Эти два месяца, проведенные в Париже, навсегда останутся для меня незабываемыми. Две недели, предшествовавшие нашим выступлениям, были тяжелыми, полными лихорадочного беспокойства, доходящего почти до истерики. Театр "Шатле", дом Мишеля Строгова, лавчонка, где торгуют в розницу дешевыми эмоциями, этот рай для консьержек, был потрясен до основания ураганом первого Русского сезона в Париже. Рабочие сцены, грубияны, какие могут быть только в Париже, служащие администрации, педантичные и консервативные, – все смотрели на нас как на сумасшедших. "Ces Russes, oh, la la, tous un pcu maboule". (Эти усские, о-ла-ла, все они немного не в своем уме) В глубине сцены группа рабочих пилила и стучала молотками, делая новый люк для ложа Армиды.. В партере другая группа, еще больше, чем первая, изо все сил старалась их "перестучать". Здесь убирали первые пять рядов партера, чтобы освободить место для оркестра.
– Мне не нравится партер. Пусть вместо него сделают ложи, – решил Дягилев.
Мы репетировали, находясь между этих двух групп рабочих. Временами производимый ими грохот заглушал слабые звуки рояля. Доведенный до белого каления Фокин взывал в темноту:
– Сергей Павлович, ради бога! Я не могу работать среди такого шума!
Голос из тьмы заверял, что скоро станет тихо, и умолял нас продолжать репетицию. И мы продолжали ее до следующего взрыва. Ровно в полдень, словно по мановению волшебной палочки, шум прекращался, и рабочие покидали "Шатле". Полдень – священный час, с двенадцати до двух весь Париж обедает. Через несколько дней стало ясно, что нам необходимо ускорить темп работы и сократить перерывы на обед. Труппа проводила в театре целый день. По распоряжению Дягилева нам приносили из ресторана жареных кур, паштеты и салаты. Пустые ящики служили нам удобными столами. Атмосфера пикника, превосходная еда, молодой аппетит – все это само по себе вызывало радость. На что нам было жаловаться? И тем не менее эта картина ошеломила старика Онегина.

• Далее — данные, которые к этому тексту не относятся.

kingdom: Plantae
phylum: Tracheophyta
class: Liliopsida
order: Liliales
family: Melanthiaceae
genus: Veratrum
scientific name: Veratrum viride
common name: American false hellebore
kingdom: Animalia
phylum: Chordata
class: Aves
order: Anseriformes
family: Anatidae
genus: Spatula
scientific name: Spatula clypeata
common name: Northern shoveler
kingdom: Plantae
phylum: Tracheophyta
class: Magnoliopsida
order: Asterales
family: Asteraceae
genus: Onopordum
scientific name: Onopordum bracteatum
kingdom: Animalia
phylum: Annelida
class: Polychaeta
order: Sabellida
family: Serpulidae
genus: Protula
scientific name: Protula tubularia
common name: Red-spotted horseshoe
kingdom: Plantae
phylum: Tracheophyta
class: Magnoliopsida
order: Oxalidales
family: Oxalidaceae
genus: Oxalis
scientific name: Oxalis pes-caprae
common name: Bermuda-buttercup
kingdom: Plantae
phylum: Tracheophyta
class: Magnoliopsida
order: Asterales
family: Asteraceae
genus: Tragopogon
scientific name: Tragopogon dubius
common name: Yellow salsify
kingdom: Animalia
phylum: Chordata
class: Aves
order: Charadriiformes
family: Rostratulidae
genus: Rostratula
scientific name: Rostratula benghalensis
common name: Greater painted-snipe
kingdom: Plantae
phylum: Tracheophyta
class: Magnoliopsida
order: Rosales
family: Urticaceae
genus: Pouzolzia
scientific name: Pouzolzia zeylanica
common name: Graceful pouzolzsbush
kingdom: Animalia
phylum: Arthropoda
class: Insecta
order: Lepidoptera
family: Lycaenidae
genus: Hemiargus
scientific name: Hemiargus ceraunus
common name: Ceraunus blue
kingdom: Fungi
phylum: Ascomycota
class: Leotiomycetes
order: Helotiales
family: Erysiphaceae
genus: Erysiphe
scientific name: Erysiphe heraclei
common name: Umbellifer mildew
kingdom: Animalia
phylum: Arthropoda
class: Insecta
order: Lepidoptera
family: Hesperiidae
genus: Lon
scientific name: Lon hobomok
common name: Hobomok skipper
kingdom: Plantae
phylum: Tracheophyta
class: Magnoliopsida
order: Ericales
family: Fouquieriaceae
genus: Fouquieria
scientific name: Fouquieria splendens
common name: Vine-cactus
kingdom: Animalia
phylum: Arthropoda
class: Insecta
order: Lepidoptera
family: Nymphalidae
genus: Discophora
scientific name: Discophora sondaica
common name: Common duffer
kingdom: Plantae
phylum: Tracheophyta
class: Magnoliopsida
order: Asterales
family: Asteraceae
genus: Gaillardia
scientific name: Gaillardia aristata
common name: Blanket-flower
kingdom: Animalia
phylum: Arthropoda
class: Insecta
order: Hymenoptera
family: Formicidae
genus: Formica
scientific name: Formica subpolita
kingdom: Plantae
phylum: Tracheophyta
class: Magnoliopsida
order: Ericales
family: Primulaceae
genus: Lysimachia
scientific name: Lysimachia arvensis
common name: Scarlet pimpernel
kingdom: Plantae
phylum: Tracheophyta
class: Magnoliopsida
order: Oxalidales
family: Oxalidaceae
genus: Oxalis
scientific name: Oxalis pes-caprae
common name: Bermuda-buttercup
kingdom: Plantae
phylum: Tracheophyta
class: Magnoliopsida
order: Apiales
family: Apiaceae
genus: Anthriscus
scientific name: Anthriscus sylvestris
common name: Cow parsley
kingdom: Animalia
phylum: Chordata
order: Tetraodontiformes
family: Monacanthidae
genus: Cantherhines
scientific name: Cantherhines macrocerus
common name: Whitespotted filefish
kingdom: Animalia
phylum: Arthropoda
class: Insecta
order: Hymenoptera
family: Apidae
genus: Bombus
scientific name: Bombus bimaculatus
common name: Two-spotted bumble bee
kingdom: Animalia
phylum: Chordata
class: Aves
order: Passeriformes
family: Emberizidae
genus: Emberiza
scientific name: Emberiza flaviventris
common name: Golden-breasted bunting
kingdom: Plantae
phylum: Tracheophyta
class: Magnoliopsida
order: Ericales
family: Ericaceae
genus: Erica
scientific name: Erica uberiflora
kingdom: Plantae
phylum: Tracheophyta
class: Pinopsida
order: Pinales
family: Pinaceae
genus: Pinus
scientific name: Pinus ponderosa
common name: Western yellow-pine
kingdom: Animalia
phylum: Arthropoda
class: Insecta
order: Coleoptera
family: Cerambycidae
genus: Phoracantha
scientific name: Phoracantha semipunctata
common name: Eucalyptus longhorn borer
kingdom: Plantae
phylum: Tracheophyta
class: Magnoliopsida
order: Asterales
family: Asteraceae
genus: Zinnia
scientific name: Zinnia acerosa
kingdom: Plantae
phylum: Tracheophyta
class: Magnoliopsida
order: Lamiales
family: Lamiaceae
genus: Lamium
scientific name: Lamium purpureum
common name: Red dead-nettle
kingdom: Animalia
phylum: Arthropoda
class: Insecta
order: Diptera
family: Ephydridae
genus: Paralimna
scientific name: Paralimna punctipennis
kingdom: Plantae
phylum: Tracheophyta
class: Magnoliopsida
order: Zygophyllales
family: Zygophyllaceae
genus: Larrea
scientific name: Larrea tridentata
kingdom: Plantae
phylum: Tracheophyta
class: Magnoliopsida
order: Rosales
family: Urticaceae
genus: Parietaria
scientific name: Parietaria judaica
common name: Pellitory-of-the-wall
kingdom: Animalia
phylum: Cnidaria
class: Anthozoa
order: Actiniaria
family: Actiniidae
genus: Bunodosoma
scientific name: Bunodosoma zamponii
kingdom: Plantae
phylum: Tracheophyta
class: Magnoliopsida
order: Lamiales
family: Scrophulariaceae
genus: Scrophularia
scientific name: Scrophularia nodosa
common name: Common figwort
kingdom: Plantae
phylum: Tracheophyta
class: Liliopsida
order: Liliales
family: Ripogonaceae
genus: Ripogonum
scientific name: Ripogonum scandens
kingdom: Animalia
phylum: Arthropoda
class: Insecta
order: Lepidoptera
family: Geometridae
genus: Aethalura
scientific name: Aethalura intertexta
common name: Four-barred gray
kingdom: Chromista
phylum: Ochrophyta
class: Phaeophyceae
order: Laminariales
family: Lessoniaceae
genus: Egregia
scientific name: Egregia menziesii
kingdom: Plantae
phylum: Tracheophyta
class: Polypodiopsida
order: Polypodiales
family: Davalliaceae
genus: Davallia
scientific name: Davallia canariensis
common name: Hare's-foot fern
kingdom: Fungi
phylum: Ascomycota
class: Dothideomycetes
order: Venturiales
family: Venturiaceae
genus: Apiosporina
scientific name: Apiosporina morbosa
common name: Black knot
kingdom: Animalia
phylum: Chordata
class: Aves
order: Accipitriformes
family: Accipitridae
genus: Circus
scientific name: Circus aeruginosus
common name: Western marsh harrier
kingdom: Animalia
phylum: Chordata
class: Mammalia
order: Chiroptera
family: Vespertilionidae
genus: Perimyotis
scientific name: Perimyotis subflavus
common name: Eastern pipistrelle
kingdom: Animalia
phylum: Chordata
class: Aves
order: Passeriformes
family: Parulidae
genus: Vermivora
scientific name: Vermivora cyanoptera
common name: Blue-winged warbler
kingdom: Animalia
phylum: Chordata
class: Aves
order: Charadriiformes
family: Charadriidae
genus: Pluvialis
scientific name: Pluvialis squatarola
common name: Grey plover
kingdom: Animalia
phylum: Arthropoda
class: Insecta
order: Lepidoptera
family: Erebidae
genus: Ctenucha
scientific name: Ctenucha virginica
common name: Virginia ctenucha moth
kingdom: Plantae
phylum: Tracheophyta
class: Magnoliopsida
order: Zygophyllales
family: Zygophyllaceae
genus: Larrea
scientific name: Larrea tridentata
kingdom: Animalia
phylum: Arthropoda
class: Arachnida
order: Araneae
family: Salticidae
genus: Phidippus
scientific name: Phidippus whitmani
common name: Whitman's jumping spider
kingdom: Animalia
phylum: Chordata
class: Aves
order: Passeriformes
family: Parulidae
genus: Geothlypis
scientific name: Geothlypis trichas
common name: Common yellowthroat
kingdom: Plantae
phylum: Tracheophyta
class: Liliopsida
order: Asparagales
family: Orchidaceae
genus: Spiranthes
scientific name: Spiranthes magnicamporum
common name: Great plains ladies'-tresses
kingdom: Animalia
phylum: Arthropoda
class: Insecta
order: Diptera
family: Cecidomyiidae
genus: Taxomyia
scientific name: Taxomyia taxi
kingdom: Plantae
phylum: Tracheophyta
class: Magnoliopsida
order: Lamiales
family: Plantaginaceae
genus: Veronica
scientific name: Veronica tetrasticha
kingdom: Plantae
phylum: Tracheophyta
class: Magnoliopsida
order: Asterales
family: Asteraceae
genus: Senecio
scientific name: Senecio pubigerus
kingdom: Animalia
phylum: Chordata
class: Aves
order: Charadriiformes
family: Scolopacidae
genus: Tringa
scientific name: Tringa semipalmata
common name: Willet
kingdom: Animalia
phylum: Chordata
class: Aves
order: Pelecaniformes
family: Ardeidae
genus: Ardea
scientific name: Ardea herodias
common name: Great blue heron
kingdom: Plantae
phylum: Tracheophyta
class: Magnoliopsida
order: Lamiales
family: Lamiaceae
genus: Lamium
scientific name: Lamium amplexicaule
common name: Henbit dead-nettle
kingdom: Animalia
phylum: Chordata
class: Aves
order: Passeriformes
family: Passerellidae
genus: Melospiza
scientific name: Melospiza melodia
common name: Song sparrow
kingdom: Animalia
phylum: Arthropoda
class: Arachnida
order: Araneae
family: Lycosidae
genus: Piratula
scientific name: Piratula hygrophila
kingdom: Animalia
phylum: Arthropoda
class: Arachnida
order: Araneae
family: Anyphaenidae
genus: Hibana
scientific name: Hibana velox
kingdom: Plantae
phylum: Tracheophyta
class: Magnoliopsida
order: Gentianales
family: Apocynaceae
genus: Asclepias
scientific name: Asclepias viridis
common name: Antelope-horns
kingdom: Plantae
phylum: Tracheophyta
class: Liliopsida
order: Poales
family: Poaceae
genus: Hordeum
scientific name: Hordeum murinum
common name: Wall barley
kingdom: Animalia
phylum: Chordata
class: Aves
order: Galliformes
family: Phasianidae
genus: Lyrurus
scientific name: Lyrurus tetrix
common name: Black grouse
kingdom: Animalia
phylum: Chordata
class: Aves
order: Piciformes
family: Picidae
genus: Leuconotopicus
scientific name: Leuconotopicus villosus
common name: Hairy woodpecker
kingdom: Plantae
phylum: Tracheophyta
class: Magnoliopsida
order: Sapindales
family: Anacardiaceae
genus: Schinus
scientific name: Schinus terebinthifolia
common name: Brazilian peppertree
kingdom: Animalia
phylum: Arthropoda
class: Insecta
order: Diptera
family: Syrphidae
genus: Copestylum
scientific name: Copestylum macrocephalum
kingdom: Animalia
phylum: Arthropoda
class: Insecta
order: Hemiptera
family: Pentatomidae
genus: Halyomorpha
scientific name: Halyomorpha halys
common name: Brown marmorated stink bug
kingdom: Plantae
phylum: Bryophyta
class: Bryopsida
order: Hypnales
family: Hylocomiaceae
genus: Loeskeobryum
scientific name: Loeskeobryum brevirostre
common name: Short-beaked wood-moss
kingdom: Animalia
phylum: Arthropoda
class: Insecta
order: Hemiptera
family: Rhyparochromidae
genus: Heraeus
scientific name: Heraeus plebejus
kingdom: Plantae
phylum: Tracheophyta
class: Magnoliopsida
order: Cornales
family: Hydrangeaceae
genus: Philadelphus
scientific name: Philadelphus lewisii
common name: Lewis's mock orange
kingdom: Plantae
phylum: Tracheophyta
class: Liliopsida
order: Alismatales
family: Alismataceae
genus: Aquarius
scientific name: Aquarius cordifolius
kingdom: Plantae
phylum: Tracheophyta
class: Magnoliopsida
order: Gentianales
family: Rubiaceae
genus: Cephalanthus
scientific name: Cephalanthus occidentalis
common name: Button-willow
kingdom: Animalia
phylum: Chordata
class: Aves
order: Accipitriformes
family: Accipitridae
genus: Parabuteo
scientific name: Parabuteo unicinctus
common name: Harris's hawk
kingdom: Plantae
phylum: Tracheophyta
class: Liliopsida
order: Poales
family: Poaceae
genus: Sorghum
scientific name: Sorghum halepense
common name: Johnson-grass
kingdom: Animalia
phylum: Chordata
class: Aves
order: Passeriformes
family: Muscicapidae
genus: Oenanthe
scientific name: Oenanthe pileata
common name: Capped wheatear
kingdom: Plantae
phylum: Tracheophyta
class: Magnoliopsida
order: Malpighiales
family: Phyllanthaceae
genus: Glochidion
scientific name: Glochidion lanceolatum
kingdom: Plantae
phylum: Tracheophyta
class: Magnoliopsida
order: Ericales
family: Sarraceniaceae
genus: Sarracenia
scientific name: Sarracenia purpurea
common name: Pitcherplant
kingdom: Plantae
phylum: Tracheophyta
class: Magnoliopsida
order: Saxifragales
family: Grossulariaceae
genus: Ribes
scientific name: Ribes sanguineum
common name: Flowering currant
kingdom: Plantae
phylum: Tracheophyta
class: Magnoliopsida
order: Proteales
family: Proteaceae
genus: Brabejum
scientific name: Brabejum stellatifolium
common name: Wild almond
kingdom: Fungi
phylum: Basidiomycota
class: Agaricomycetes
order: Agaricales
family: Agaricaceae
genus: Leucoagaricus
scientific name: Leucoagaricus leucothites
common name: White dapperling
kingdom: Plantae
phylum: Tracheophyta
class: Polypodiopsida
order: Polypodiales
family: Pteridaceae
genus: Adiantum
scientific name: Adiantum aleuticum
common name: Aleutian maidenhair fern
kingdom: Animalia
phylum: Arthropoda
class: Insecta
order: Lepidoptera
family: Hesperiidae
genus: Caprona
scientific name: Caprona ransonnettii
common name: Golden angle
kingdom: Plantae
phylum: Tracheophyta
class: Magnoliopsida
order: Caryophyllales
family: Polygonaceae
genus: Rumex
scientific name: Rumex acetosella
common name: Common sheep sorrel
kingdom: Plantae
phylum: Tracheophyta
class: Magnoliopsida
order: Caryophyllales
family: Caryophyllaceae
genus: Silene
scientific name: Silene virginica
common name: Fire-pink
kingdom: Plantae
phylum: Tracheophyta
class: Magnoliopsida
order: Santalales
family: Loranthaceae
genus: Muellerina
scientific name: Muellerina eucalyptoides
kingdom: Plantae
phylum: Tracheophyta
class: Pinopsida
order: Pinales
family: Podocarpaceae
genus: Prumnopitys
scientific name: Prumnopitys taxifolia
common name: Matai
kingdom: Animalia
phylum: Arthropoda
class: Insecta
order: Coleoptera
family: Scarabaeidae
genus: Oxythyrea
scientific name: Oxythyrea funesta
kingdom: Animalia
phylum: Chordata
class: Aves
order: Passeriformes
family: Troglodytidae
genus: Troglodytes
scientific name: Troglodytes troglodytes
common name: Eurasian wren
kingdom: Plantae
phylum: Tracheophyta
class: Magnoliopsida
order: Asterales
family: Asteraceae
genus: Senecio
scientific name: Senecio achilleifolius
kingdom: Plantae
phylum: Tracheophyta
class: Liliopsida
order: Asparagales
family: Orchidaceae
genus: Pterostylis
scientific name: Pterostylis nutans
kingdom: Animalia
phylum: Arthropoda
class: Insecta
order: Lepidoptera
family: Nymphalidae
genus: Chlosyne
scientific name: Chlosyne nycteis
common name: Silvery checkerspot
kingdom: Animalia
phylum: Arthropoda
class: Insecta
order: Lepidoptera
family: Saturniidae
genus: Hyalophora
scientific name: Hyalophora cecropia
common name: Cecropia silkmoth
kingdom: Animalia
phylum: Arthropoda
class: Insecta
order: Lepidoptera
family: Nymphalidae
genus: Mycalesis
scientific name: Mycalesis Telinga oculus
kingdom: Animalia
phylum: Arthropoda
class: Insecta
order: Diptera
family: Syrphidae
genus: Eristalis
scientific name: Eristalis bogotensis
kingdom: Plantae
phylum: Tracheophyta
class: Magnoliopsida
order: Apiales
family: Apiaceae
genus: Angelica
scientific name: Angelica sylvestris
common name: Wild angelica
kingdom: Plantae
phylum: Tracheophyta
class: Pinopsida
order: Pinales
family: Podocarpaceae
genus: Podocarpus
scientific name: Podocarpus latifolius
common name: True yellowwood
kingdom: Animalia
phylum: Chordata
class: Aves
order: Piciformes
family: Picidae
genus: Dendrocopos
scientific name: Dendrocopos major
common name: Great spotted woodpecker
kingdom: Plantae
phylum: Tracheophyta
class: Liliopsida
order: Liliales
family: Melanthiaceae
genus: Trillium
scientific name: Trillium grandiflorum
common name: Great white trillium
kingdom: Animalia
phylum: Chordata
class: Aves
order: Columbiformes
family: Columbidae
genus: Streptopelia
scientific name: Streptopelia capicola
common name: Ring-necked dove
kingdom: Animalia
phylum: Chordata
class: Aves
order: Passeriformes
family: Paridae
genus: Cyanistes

– Повсюду грязь, пыль, и вы, бедное дитя, тоже перепачканная, едите на этих грязных досках.
Политический эмигрант, суровый и неприветливый старик, представлял собой весьма примечательную личность. Я привезла с собой адресованное ему рекомендательное письмо от одного из своих родственников, но в суматохе первых дней совсем о нем забыла. Предупрежденный о моем приезде старик сам пришел в "Шатле", чтобы разыскать меня.
Он не имел ничего общего с тем образом "симпатичного старичка", который я себе нарисовала. Довольно раздражительный, всегда готовый на уничтожающие замечания – таково было мое первое впечатление. После первой же встречи он предъявил на меня свои права. Он каждый день приходил в "Шатле", провожал меня в отель и садился поболтать.
– Твой поклонник пришел, Тата, – поддразнивал меня Дягилев.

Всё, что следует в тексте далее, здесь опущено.